WORK REQUIRED - How many lines of the records below contain the string "series"? Reply with only the number.

THE INPUT -
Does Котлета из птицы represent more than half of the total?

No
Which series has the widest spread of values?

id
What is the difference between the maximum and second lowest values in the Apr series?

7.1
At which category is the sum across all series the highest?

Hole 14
--
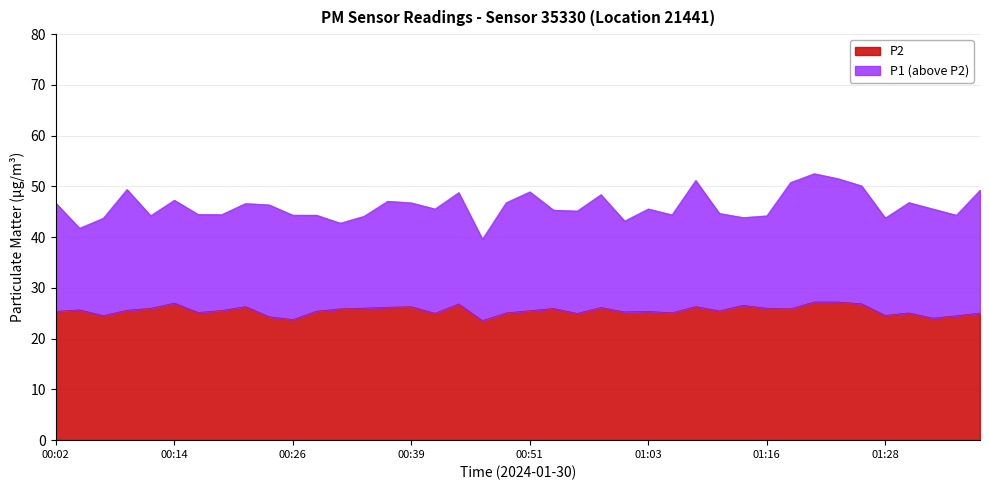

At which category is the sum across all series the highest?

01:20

RESPONSE TO THE EXERCISE - 4